【重读经典网络2】--ResNet

AI小花猫

于 2023-05-31 23:01:12 发布

阅读量138

点赞数

分类专栏：深度学习记录文章标签：网络深度学习人工智能

本文链接：https://blog.csdn.net/caobin_cumt/article/details/130895167

版权

深度学习记录专栏收录该内容

11 篇文章 0 订阅

订阅专栏

1、前言

深度学习模型可以通过增加网络深度来获得高级的语义信息，以增加模型的辨别能力，从而提高模型分类的准确性。伴随模型深度的增加，模型也将变得相对难以收敛，伴随而来的是梯度消失/梯度爆炸，应对方法是使用BN层+归一化的初始化参数方案。但是有了BN层以及归一化的初始化参数，模型的效果就会随着网络层的增加而无限制的增加吗？

答案可能是不行的，原因有二：其一，随着网络深度的增加，模型变得更加难以优化，因为梯度在经过激活函数后是一个属于0~1之间的数，随着网络深度的增加梯度会无限的接近0；其二，因为随着网络深度的增加，模型虽然可以收敛，但是模型在训练集和测试集上都会出现更高的误差，也就是出现所谓的退化问题。这和过拟合不太一样，过拟合是训练集误差很小，测试集误差特别大。

ResNet的出现，主要就是利用残差模块，解决了上述提到的模型退化问题。

在这里插入图片描述

2、残差网络

深层次的模型会出现退化现象，为了解决这一问题，何凯明提出使用残差网络来解决这个问题。
此节借鉴：深度学习：残差网络（ResNet），理论及代码结构以及残差网络

2.1 恒等映射

深度学习神经网络其实本质就是学习一个映射函数f()，使得输入x经过f()函数，可以得到对应的输出结果。
理想情况下，神经网络的层数越多，就越容易找到f(x)。
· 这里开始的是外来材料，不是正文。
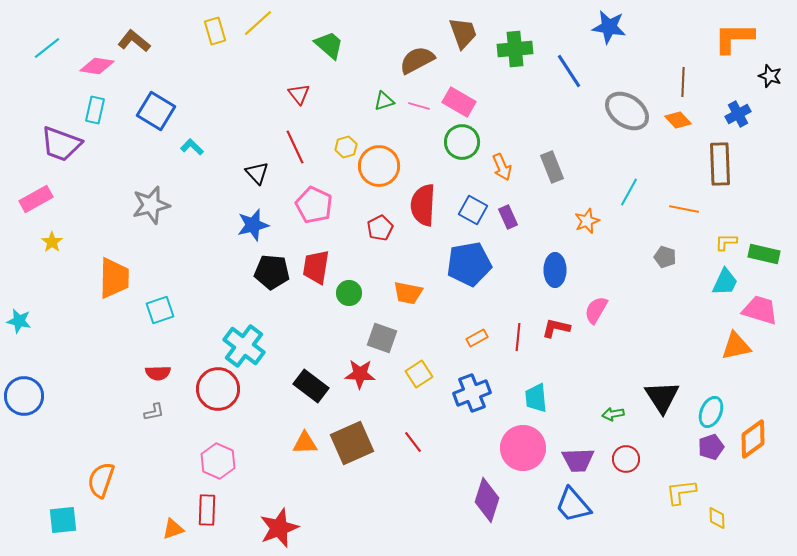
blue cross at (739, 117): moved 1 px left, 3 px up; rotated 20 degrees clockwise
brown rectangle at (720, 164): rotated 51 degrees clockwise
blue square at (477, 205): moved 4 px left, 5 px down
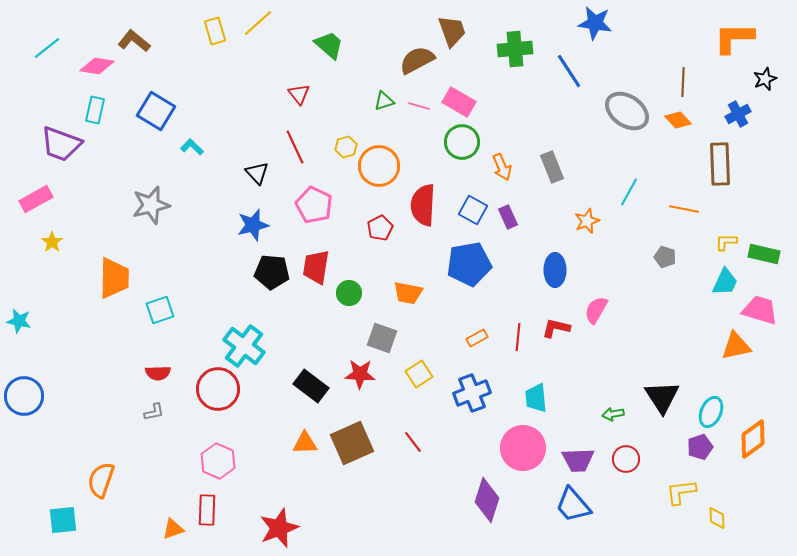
blue star at (609, 27): moved 14 px left, 4 px up
brown trapezoid at (463, 33): moved 11 px left, 2 px up
black star at (770, 76): moved 5 px left, 3 px down; rotated 30 degrees clockwise
purple pentagon at (711, 447): moved 11 px left
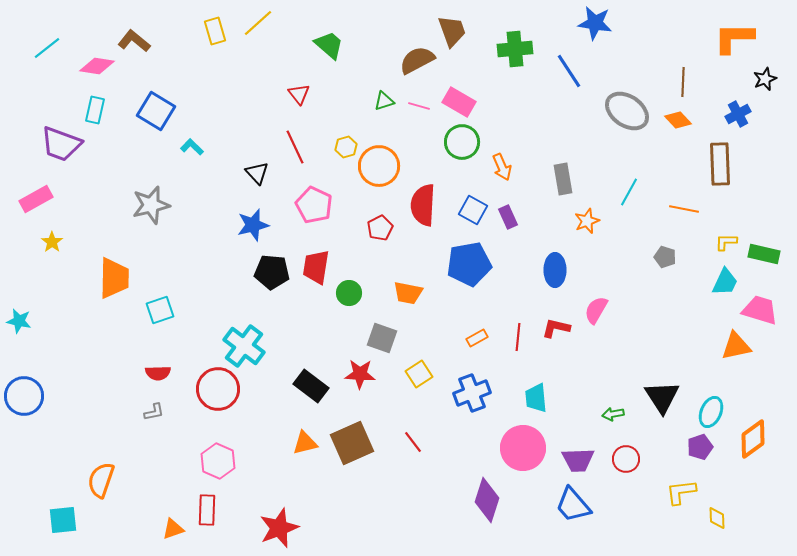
gray rectangle at (552, 167): moved 11 px right, 12 px down; rotated 12 degrees clockwise
orange triangle at (305, 443): rotated 12 degrees counterclockwise
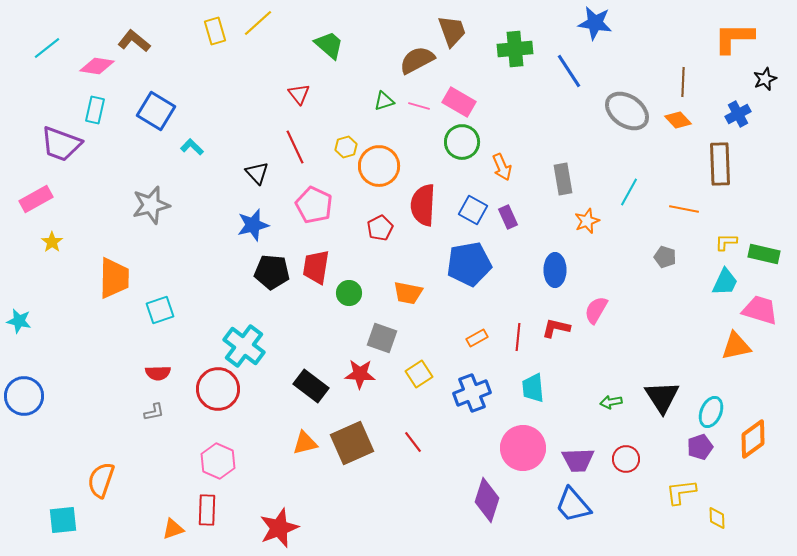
cyan trapezoid at (536, 398): moved 3 px left, 10 px up
green arrow at (613, 414): moved 2 px left, 12 px up
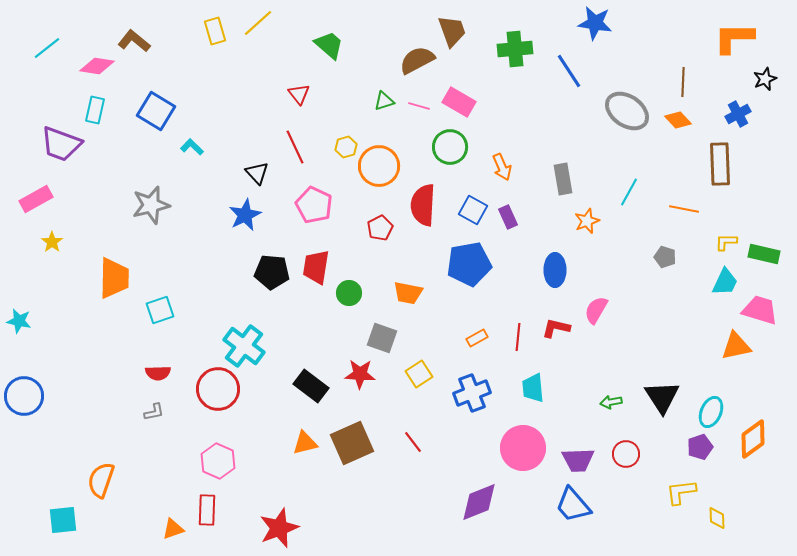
green circle at (462, 142): moved 12 px left, 5 px down
blue star at (253, 225): moved 8 px left, 10 px up; rotated 12 degrees counterclockwise
red circle at (626, 459): moved 5 px up
purple diamond at (487, 500): moved 8 px left, 2 px down; rotated 51 degrees clockwise
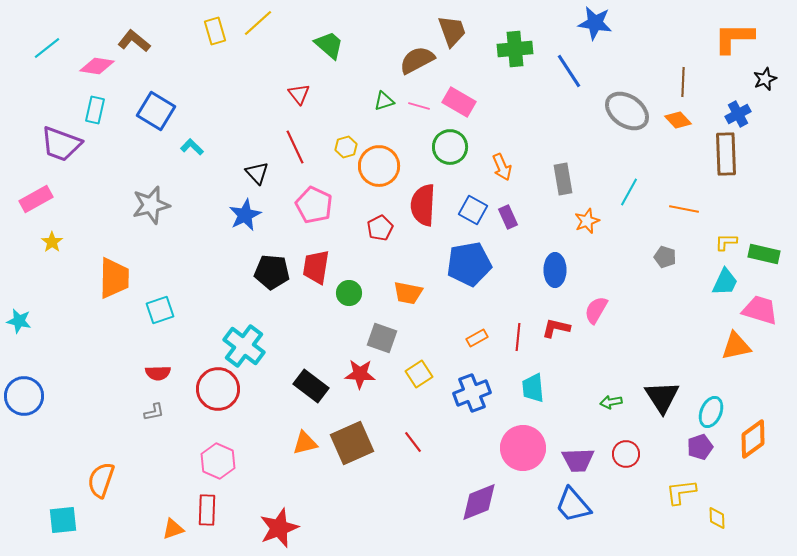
brown rectangle at (720, 164): moved 6 px right, 10 px up
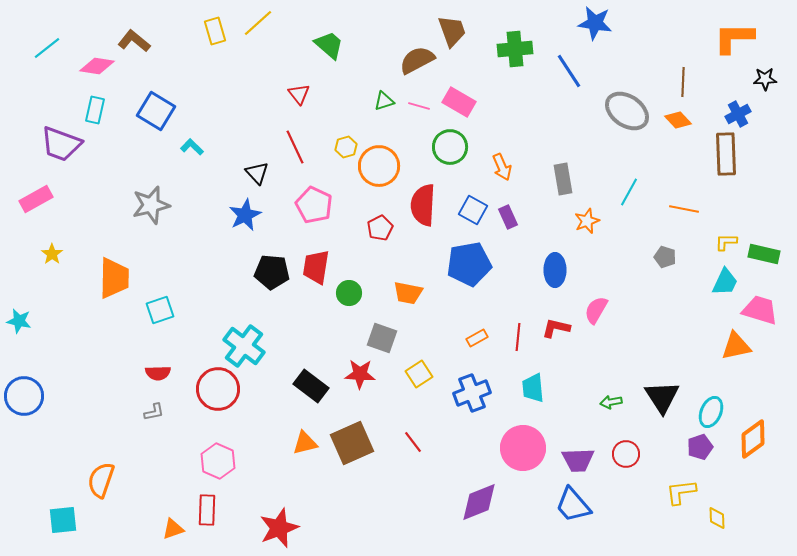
black star at (765, 79): rotated 20 degrees clockwise
yellow star at (52, 242): moved 12 px down
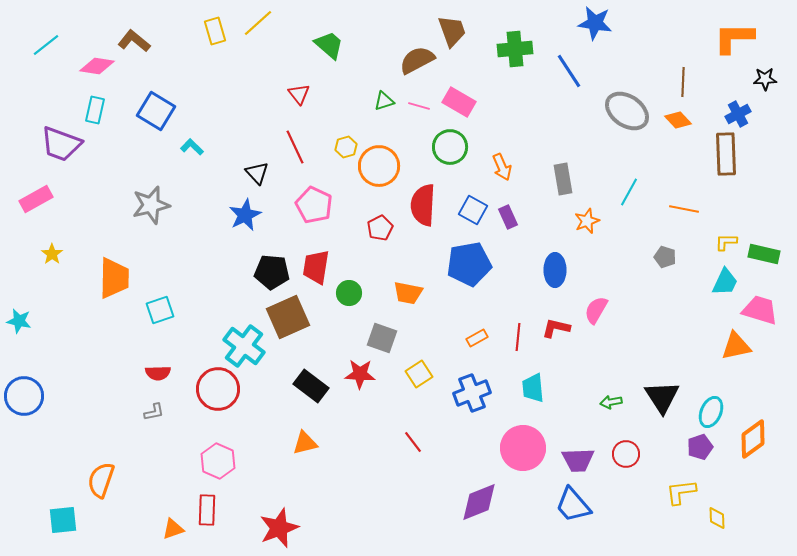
cyan line at (47, 48): moved 1 px left, 3 px up
brown square at (352, 443): moved 64 px left, 126 px up
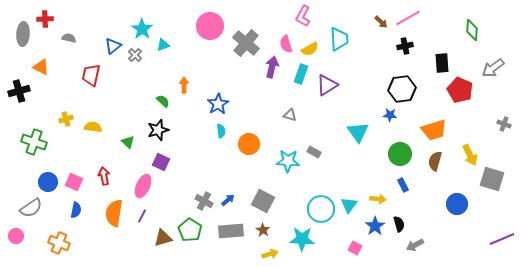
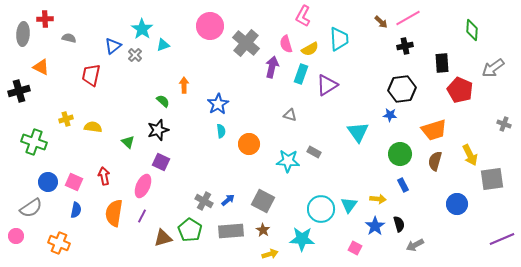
gray square at (492, 179): rotated 25 degrees counterclockwise
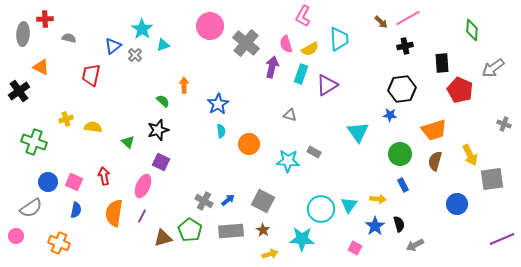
black cross at (19, 91): rotated 20 degrees counterclockwise
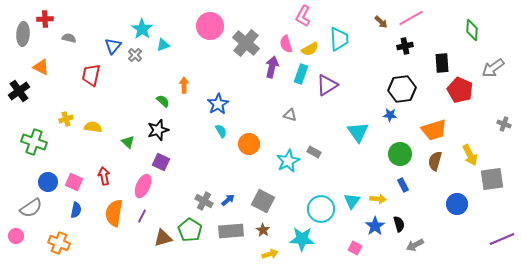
pink line at (408, 18): moved 3 px right
blue triangle at (113, 46): rotated 12 degrees counterclockwise
cyan semicircle at (221, 131): rotated 24 degrees counterclockwise
cyan star at (288, 161): rotated 30 degrees counterclockwise
cyan triangle at (349, 205): moved 3 px right, 4 px up
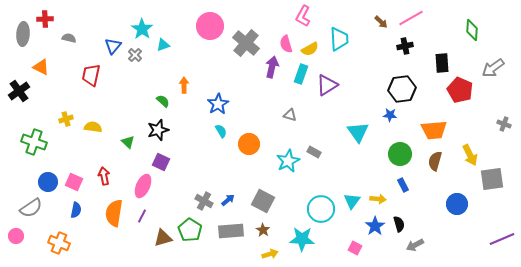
orange trapezoid at (434, 130): rotated 12 degrees clockwise
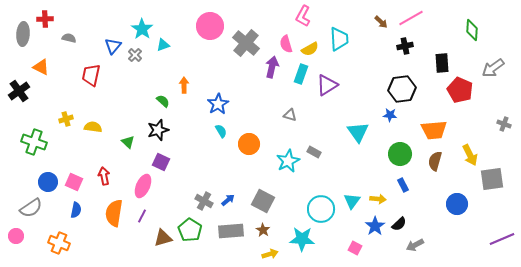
black semicircle at (399, 224): rotated 63 degrees clockwise
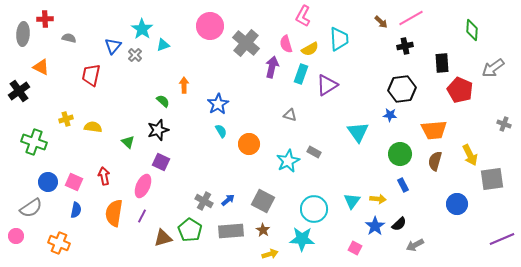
cyan circle at (321, 209): moved 7 px left
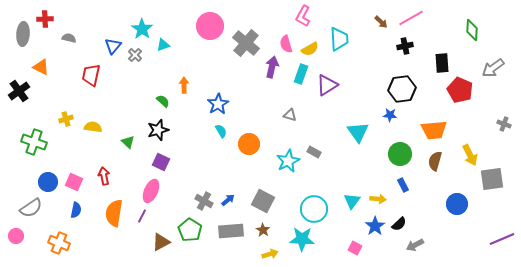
pink ellipse at (143, 186): moved 8 px right, 5 px down
brown triangle at (163, 238): moved 2 px left, 4 px down; rotated 12 degrees counterclockwise
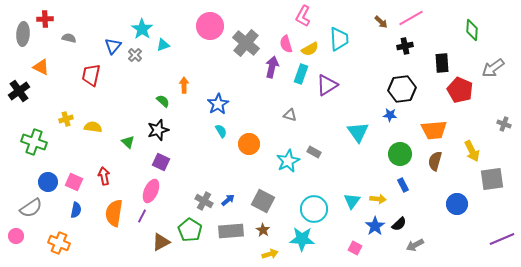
yellow arrow at (470, 155): moved 2 px right, 4 px up
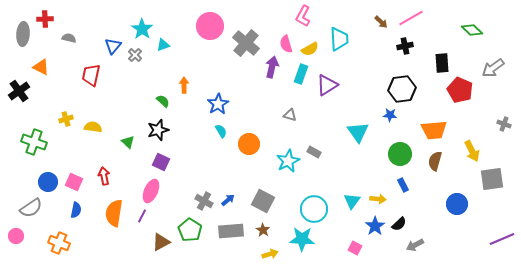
green diamond at (472, 30): rotated 50 degrees counterclockwise
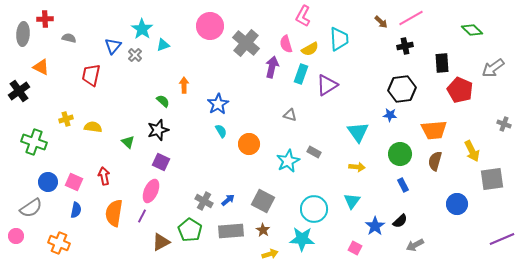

如下图所示，随着神经网络层数的增加，可以拟合出的函数关系更多，看图中Fi(i=1…6)的面积就可以知道，而随着网络层的增加，拟合的函数关系式越来越接近f()。
在这里插入图片描述
真实场景下，如下图所示（非嵌套结构），随着神经网络的层数的增加，尽管可以拟合出的函数关系的范围会增大（即最后一层神经网络覆盖的面积），但很有可能反而越来越难以拟合出最接近 f() 的函数，因为f()可能仅仅只用f(3)就可以表达，过多层反而不易拟合出f()。
在这里插入图片描述
因此，只有当较复杂的函数类包含较小的函数类时，也即是较深网络所能拟合的函数关系包含较为浅层的网络所能拟合的函数时，我们才能确保持续提高网络的性能。否则网络在达到一定的深度过后，就会出现退化现象。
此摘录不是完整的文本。